§ WORK ORDER
Top to bottom, output the entries that follow exactly.

Page-level text extractions:

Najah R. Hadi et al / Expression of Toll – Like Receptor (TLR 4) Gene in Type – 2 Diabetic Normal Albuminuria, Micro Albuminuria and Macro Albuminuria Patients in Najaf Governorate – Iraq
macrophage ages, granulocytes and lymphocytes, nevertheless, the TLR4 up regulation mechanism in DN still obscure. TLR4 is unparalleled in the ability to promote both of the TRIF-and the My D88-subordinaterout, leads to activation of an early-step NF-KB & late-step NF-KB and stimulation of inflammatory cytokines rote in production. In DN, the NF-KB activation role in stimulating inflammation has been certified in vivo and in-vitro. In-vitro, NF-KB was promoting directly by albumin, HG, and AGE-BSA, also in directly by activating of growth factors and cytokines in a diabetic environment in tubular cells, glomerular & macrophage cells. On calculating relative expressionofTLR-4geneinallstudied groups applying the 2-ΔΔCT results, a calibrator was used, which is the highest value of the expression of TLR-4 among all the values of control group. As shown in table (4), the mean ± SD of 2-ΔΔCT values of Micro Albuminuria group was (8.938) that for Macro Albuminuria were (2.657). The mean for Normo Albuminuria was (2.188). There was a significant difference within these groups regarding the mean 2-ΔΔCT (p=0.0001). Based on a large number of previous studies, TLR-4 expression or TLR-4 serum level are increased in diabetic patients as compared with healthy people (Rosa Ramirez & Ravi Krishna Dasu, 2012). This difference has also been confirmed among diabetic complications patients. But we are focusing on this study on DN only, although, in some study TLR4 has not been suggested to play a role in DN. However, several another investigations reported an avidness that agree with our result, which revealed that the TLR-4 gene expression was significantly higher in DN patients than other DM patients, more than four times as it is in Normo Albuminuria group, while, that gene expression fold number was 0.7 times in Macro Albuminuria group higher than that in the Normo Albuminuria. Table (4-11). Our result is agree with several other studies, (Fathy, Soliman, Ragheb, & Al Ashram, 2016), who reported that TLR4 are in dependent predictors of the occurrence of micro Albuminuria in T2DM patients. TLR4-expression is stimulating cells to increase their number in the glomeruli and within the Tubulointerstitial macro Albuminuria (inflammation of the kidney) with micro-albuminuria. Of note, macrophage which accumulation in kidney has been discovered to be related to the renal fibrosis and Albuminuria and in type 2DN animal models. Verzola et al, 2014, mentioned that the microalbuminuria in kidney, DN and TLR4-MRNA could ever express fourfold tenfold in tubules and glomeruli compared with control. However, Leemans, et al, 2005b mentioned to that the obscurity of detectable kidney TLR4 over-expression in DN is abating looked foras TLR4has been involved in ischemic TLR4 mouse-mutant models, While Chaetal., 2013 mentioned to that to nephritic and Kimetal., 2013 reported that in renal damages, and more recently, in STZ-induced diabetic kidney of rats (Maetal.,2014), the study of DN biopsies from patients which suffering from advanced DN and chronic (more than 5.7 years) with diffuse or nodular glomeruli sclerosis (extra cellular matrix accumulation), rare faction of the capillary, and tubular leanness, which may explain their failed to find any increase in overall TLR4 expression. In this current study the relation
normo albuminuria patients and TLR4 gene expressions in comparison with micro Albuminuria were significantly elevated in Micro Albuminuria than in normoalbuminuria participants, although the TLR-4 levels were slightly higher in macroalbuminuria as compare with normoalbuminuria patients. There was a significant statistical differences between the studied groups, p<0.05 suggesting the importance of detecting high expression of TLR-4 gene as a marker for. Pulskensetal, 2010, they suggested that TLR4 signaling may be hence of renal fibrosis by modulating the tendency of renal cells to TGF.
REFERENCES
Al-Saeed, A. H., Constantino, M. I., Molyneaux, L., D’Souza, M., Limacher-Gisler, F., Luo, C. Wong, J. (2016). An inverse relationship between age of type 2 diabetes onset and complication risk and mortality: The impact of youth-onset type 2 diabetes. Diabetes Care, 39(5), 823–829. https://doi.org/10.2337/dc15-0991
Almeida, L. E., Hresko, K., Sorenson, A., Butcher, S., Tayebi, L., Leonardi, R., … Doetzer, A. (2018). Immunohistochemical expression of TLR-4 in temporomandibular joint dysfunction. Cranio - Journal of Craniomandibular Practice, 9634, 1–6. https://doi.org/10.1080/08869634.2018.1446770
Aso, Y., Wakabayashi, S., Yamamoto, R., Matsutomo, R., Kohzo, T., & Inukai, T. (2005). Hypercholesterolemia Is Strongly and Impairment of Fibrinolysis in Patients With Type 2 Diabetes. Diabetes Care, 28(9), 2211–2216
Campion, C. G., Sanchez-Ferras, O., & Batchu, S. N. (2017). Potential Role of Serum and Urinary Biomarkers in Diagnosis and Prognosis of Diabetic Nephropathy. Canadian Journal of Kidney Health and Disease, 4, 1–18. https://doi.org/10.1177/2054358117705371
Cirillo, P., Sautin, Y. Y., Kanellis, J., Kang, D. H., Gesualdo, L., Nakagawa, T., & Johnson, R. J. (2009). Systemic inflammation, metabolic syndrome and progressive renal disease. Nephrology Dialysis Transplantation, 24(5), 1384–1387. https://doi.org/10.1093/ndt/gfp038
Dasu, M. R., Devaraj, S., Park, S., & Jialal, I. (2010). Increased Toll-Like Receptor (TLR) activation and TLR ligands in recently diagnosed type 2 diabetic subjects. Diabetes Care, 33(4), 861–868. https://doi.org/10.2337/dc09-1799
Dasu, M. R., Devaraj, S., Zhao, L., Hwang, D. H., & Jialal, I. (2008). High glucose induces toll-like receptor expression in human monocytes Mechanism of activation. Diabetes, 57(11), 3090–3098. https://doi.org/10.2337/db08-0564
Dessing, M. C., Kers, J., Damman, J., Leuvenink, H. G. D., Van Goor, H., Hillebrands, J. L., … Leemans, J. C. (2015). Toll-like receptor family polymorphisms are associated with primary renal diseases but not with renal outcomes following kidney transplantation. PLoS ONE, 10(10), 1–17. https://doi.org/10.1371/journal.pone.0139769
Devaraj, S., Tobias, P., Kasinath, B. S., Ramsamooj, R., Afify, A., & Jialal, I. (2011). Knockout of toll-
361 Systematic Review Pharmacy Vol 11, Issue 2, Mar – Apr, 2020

§ EXERCISE RESPONSE
Najah R. Hadi et al / Expression of Toll – Like Receptor (TLR 4) Gene in Type – 2 Diabetic Normal Albuminuria, Micro Albuminuria and Macro Albuminuria Patients in Najaf Governorate – Iraq
macrophage ages, granulocytes and lymphocytes, nevertheless, the TLR4 up regulation mechanism in DN still obscure. TLR4 is unparalleled in the ability to promote both of the TRIF-and the My D88-subordinaterout, leads to activation of an early-step NF-KB & late-step NF-KB and stimulation of inflammatory cytokines rote in production. In DN, the NF-KB activation role in stimulating inflammation has been certified in vivo and in-vitro. In-vitro, NF-KB was promoting directly by albumin, HG, and AGE-BSA, also in directly by activating of growth factors and cytokines in a diabetic environment in tubular cells, glomerular & macrophage cells. On calculating relative expressionofTLR-4geneinallstudied groups applying the 2-ΔΔCT results, a calibrator was used, which is the highest value of the expression of TLR-4 among all the values of control group. As shown in table (4), the mean ± SD of 2-ΔΔCT values of Micro Albuminuria group was (8.938) that for Macro Albuminuria were (2.657). The mean for Normo Albuminuria was (2.188). There was a significant difference within these groups regarding the mean 2-ΔΔCT (p=0.0001). Based on a large number of previous studies, TLR-4 expression or TLR-4 serum level are increased in diabetic patients as compared with healthy people (Rosa Ramirez & Ravi Krishna Dasu, 2012). This difference has also been confirmed among diabetic complications patients. But we are focusing on this study on DN only, although, in some study TLR4 has not been suggested to play a role in DN. However, several another investigations reported an avidness that agree with our result, which revealed that the TLR-4 gene expression was significantly higher in DN patients than other DM patients, more than four times as it is in Normo Albuminuria group, while, that gene expression fold number was 0.7 times in Macro Albuminuria group higher than that in the Normo Albuminuria. Table (4-11). Our result is agree with several other studies, (Fathy, Soliman, Ragheb, & Al Ashram, 2016), who reported that TLR4 are in dependent predictors of the occurrence of micro Albuminuria in T2DM patients. TLR4-expression is stimulating cells to increase their number in the glomeruli and within the Tubulointerstitial macro Albuminuria (inflammation of the kidney) with micro-albuminuria. Of note, macrophage which accumulation in kidney has been discovered to be related to the renal fibrosis and Albuminuria and in type 2DN animal models. Verzola et al, 2014, mentioned that the microalbuminuria in kidney, DN and TLR4-MRNA could ever express fourfold tenfold in tubules and glomeruli compared with control. However, Leemans, et al, 2005b mentioned to that the obscurity of detectable kidney TLR4 over-expression in DN is abating looked foras TLR4has been involved in ischemic TLR4 mouse-mutant models, While Chaetal., 2013 mentioned to that to nephritic and Kimetal., 2013 reported that in renal damages, and more recently, in STZ-induced diabetic kidney of rats (Maetal.,2014), the study of DN biopsies from patients which suffering from advanced DN and chronic (more than 5.7 years) with diffuse or nodular glomeruli sclerosis (extra cellular matrix accumulation), rare faction of the capillary, and tubular leanness, which may explain their failed to find any increase in overall TLR4 expression. In this current study the relation
normo albuminuria patients and TLR4 gene expressions in comparison with micro Albuminuria were significantly elevated in Micro Albuminuria than in normoalbuminuria participants, although the TLR-4 levels were slightly higher in macroalbuminuria as compare with normoalbuminuria patients. There was a significant statistical differences between the studied groups, p<0.05 suggesting the importance of detecting high expression of TLR-4 gene as a marker for. Pulskensetal, 2010, they suggested that TLR4 signaling may be hence of renal fibrosis by modulating the tendency of renal cells to TGF.
REFERENCES
Al-Saeed, A. H., Constantino, M. I., Molyneaux, L., D’Souza, M., Limacher-Gisler, F., Luo, C. Wong, J. (2016). An inverse relationship between age of type 2 diabetes onset and complication risk and mortality: The impact of youth-onset type 2 diabetes. Diabetes Care, 39(5), 823–829. https://doi.org/10.2337/dc15-0991
Almeida, L. E., Hresko, K., Sorenson, A., Butcher, S., Tayebi, L., Leonardi, R., … Doetzer, A. (2018). Immunohistochemical expression of TLR-4 in temporomandibular joint dysfunction. Cranio - Journal of Craniomandibular Practice, 9634, 1–6. https://doi.org/10.1080/08869634.2018.1446770
Aso, Y., Wakabayashi, S., Yamamoto, R., Matsutomo, R., Kohzo, T., & Inukai, T. (2005). Hypercholesterolemia Is Strongly and Impairment of Fibrinolysis in Patients With Type 2 Diabetes. Diabetes Care, 28(9), 2211–2216
Campion, C. G., Sanchez-Ferras, O., & Batchu, S. N. (2017). Potential Role of Serum and Urinary Biomarkers in Diagnosis and Prognosis of Diabetic Nephropathy. Canadian Journal of Kidney Health and Disease, 4, 1–18. https://doi.org/10.1177/2054358117705371
Cirillo, P., Sautin, Y. Y., Kanellis, J., Kang, D. H., Gesualdo, L., Nakagawa, T., & Johnson, R. J. (2009). Systemic inflammation, metabolic syndrome and progressive renal disease. Nephrology Dialysis Transplantation, 24(5), 1384–1387. https://doi.org/10.1093/ndt/gfp038
Dasu, M. R., Devaraj, S., Park, S., & Jialal, I. (2010). Increased Toll-Like Receptor (TLR) activation and TLR ligands in recently diagnosed type 2 diabetic subjects. Diabetes Care, 33(4), 861–868. https://doi.org/10.2337/dc09-1799
Dasu, M. R., Devaraj, S., Zhao, L., Hwang, D. H., & Jialal, I. (2008). High glucose induces toll-like receptor expression in human monocytes Mechanism of activation. Diabetes, 57(11), 3090–3098. https://doi.org/10.2337/db08-0564
Dessing, M. C., Kers, J., Damman, J., Leuvenink, H. G. D., Van Goor, H., Hillebrands, J. L., … Leemans, J. C. (2015). Toll-like receptor family polymorphisms are associated with primary renal diseases but not with renal outcomes following kidney transplantation. PLoS ONE, 10(10), 1–17. https://doi.org/10.1371/journal.pone.0139769
Devaraj, S., Tobias, P., Kasinath, B. S., Ramsamooj, R., Afify, A., & Jialal, I. (2011). Knockout of toll-
361 Systematic Review Pharmacy Vol 11, Issue 2, Mar – Apr, 2020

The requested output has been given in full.